Hacker News new | ask | show | jobs
by Assossa 2151 days ago
Data Structures is one of the best CS classes I've taken so far. I can now easily solve problems that would have seemed nearly impossible beforehand. I enjoyed it so much that I'm planning on taking an optional class next semester that goes over lesser-known and more advanced algorithms.

Once you know a lot of these algorithms, it becomes painfully obvious which developers haven't learned about them. For instance, I know someone who works as a driver for UPS and they have a piece of software that automatically plans a route to each delivery and pickup. There's a lot of variables such as certain packages that have to be delivered before noon, business deliveries that have to be done before the business closes, etc. The software they are currently using is not efficient at all. It will have them deliver to a building, drive down the street and deliver somewhere else, and then drive back and deliver to the building next to the first one. It's so painful to hear about this software because I've solved a very similar problem in under an hour at a programming competition using Dijkstra's Algorithm and Traveling Salesperson. Obviously, my solution didn't have nearly the same level of variables, nor was it held to "enterprise" standards. However, considering the level of inefficiency the software constantly produces, I'm convinced that it isn't using any standard algorithms but instead some hacked-together solution from a programmer who hadn't learned the established way to solve similar problems.

2 comments

I guarantee that UPS has had teams of computer scientists, mathematicians and probably statisticians working on package scheduling and routing over the decades. The traveling salesman problem, which UPS package routing is, is an NP-hard problem, which means that guaranteeing an optimal solution is going to take an exponential amount of time. There is no "established" way to exactly solve NP-hard problems with large inputs in a reasonable amount of time. Rather, there are approximate approaches which use domain-specific information to inform what kind of heuristics one can use to achieve a tolerable result.
Totally agree with you. Oddly enough I am currently doing a market research project on commercial applications for Quadratic Unconstrained Binary Optimization (QUBO) and also Constrained Binary Optimization. Anyway we were talking about UPS, and just for reference if I search my 3 degree network on LinkedIn for the combination of CPLEX (an IBM optimization package) and UPS I got almost 400 hits. Now admittedly some of those people used to work at UPS, some work there now. But there are clearly many, many computer scientists, operations research scientists and mathematicians working on these and other optimization problems at UPS.

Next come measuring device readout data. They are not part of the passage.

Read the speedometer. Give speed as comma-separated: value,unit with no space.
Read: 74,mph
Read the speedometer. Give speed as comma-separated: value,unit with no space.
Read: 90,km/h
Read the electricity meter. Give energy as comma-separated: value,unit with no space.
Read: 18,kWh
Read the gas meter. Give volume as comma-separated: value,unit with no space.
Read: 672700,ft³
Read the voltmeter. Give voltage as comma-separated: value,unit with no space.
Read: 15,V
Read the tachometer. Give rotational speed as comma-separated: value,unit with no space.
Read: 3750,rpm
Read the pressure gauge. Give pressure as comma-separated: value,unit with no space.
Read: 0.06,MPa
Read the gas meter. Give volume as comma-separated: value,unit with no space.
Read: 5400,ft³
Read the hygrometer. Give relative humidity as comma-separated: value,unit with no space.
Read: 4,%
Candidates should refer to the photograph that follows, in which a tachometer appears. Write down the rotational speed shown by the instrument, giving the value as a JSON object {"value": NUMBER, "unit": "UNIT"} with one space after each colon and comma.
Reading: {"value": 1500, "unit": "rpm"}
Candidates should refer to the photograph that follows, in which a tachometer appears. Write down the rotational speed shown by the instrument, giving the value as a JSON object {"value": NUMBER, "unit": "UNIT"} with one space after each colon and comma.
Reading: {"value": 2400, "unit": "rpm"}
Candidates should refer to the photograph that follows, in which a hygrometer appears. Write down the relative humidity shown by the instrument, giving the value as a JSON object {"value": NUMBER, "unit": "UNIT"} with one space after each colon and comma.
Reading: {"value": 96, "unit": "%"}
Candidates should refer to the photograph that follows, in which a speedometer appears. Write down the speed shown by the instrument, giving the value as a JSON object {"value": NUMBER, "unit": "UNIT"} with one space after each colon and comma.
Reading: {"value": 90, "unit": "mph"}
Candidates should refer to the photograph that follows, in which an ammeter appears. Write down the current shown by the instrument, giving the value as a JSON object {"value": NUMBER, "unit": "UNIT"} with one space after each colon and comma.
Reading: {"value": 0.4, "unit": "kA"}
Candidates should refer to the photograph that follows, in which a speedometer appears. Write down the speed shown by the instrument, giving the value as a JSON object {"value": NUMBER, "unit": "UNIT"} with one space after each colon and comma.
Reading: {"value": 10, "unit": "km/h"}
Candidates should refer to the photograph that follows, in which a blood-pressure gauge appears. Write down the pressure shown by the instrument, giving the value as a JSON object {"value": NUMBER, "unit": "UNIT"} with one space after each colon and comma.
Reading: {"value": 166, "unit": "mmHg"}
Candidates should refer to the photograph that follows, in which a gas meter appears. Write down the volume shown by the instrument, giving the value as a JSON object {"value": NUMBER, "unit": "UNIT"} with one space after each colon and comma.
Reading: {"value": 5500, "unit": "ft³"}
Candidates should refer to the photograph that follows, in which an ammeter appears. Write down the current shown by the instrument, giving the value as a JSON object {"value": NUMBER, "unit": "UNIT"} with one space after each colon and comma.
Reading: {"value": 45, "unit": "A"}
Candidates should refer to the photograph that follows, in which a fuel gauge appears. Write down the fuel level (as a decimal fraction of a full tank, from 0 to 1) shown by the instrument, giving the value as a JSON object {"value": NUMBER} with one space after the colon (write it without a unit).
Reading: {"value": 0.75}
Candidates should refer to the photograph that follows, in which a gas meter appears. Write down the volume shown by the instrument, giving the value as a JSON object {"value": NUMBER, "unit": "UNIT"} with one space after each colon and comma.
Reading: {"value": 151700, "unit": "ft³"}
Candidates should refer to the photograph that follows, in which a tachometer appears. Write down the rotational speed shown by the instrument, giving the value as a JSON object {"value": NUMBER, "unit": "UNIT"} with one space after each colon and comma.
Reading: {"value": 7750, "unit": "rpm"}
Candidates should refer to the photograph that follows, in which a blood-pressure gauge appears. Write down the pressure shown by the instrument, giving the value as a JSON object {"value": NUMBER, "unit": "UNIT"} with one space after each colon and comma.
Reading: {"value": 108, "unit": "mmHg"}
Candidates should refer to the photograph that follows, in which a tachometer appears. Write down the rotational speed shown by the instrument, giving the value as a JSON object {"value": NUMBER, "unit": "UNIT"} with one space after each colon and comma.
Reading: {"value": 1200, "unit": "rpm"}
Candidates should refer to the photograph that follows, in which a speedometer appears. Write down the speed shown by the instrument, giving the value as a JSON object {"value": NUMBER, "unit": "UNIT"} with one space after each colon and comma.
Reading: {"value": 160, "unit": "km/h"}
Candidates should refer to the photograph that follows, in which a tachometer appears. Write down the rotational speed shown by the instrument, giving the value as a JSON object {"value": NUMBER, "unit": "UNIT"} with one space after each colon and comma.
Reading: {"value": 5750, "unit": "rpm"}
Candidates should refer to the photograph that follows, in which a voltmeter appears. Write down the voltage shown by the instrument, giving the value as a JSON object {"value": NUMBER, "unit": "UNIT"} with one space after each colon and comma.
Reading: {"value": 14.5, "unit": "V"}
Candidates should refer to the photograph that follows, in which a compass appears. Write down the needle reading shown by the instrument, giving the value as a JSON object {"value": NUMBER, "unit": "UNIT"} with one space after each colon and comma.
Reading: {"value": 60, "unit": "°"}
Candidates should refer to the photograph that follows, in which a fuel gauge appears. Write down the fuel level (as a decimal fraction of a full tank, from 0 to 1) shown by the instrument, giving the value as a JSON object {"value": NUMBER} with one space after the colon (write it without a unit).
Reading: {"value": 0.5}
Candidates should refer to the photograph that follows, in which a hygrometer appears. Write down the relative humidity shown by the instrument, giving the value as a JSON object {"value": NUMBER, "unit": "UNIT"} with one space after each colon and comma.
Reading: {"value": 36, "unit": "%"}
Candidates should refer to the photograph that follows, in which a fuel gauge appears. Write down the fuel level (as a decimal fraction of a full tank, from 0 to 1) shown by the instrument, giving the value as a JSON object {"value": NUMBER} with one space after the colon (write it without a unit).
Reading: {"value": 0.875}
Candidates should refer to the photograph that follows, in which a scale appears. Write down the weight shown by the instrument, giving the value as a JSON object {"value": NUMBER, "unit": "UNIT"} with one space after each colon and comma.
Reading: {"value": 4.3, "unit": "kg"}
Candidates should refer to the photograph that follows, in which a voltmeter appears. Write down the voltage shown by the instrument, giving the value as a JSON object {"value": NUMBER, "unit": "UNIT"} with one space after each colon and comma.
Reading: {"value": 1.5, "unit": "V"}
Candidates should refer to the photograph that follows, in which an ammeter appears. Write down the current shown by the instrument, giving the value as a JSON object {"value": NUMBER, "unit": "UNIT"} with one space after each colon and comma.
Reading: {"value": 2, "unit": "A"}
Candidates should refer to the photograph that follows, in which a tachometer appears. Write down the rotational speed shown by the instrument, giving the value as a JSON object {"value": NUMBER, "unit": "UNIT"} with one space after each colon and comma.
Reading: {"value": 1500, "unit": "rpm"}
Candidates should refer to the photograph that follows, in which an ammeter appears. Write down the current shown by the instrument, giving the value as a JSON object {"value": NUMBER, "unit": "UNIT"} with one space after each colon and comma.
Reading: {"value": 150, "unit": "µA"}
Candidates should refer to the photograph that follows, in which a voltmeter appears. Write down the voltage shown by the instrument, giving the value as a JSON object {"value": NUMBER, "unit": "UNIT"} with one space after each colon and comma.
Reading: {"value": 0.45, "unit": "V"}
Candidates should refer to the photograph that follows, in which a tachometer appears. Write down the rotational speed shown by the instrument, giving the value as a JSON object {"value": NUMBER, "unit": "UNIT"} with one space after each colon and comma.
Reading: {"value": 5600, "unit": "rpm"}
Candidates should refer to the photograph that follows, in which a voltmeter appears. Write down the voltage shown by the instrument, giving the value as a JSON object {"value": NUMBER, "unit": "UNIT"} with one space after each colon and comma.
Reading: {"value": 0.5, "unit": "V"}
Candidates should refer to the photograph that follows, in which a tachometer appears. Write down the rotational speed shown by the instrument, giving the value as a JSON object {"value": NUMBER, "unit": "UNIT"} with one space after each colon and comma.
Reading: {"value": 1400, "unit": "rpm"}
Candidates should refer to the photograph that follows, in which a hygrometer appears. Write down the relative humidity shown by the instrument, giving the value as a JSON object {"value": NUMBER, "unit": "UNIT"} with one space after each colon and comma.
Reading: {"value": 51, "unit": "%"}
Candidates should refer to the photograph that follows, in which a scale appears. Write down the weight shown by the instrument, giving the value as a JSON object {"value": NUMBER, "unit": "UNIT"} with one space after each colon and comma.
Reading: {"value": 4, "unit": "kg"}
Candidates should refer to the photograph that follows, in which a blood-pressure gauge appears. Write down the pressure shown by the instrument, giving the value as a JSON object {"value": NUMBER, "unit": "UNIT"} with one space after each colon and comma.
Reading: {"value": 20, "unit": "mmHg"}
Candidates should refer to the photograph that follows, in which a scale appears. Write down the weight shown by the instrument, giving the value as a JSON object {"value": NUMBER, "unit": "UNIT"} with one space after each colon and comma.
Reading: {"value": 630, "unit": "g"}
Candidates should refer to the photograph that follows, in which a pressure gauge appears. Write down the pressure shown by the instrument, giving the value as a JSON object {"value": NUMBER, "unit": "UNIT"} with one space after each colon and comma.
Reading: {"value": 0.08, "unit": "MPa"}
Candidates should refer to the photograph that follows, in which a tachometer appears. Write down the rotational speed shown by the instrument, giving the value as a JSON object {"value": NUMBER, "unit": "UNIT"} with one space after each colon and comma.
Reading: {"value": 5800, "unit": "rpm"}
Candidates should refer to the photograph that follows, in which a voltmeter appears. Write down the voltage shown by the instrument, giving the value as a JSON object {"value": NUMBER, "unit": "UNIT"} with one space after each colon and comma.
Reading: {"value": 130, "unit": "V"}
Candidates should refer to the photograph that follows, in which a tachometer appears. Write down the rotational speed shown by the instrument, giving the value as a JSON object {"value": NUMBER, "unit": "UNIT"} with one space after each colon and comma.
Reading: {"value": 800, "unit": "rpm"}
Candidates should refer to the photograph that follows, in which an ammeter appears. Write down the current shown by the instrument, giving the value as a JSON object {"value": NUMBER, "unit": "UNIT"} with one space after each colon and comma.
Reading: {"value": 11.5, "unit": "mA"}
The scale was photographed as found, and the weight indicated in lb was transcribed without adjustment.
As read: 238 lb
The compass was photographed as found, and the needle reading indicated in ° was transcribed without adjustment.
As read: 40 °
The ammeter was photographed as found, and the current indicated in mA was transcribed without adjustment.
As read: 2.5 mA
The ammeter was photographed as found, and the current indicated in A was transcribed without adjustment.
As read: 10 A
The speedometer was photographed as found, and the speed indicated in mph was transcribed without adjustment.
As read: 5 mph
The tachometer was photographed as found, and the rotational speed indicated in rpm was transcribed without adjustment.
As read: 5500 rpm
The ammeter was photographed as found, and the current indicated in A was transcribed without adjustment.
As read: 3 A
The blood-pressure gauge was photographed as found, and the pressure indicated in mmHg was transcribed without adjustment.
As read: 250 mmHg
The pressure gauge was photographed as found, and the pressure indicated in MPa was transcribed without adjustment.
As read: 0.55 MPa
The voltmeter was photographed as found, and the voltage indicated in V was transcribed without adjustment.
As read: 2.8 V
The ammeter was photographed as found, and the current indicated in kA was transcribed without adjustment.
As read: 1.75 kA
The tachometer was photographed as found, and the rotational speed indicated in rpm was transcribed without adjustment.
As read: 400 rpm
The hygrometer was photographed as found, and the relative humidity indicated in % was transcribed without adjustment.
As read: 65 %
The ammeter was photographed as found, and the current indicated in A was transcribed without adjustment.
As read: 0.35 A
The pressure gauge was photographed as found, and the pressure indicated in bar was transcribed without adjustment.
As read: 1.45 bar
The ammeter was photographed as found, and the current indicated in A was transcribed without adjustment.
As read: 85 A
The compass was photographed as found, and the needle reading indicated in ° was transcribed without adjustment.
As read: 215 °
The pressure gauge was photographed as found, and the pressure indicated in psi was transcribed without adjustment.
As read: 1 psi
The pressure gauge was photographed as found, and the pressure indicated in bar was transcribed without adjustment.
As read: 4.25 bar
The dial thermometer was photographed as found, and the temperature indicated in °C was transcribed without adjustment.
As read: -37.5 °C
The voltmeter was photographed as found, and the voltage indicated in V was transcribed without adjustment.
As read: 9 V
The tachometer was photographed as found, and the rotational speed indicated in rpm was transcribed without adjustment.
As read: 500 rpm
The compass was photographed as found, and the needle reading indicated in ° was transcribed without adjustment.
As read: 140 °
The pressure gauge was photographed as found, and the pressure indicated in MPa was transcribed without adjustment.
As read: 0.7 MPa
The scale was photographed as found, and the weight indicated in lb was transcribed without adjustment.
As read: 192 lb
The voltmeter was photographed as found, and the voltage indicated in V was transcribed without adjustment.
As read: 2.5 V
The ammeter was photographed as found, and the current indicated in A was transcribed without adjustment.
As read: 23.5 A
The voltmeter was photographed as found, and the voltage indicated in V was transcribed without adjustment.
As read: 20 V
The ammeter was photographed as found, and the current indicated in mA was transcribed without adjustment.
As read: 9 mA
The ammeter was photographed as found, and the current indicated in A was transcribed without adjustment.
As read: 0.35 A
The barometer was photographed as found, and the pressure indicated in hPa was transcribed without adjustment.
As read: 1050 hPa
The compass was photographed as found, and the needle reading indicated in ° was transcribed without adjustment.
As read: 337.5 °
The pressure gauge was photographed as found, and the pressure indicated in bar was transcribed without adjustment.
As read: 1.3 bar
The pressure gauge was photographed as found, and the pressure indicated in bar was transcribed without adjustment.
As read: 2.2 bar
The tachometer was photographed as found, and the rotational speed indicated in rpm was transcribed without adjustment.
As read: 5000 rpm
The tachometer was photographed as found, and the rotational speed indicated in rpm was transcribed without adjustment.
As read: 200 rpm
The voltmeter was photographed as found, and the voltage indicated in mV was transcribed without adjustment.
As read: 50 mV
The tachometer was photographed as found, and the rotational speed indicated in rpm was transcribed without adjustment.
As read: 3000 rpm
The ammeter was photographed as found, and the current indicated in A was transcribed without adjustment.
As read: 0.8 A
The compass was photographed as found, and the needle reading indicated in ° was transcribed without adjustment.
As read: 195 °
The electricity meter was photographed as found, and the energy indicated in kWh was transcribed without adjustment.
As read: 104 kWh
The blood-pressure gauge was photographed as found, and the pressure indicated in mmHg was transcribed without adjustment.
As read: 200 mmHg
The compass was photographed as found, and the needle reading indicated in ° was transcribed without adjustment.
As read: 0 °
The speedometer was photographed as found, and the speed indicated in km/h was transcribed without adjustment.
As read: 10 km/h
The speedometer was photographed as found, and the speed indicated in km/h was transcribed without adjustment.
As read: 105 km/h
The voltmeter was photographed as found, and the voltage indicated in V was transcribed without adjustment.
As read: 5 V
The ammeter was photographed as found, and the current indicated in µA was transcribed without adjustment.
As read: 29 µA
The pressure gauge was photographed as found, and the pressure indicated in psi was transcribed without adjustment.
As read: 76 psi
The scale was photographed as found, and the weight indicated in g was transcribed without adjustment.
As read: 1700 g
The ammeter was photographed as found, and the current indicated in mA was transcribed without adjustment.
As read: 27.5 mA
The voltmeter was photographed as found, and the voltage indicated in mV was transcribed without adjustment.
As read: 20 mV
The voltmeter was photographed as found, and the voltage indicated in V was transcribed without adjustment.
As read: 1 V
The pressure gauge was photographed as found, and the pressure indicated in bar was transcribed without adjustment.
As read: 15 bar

On the other hand the grandparent comment just illustrates how even with all those optimization resources individual "decisions" may still be stupid in the moment even though the overall solution is "good enough".

Yeah, UPS is pretty famous for how much effort they put into optimizing routes: https://www.ups.com/us/en/services/knowledge-center/article....

I highly doubt someone could beat them in an hour at a hackathon by just saying “shortest path first” and calling it solved.

I know this personally because I took Computer Information System in college and not Computer Science. So we covered databases, but more or less glossed over a lot of important algorithms which I'd have loved to have later in life.

Though there is some benefit to having a business degree as well so it's not all bad.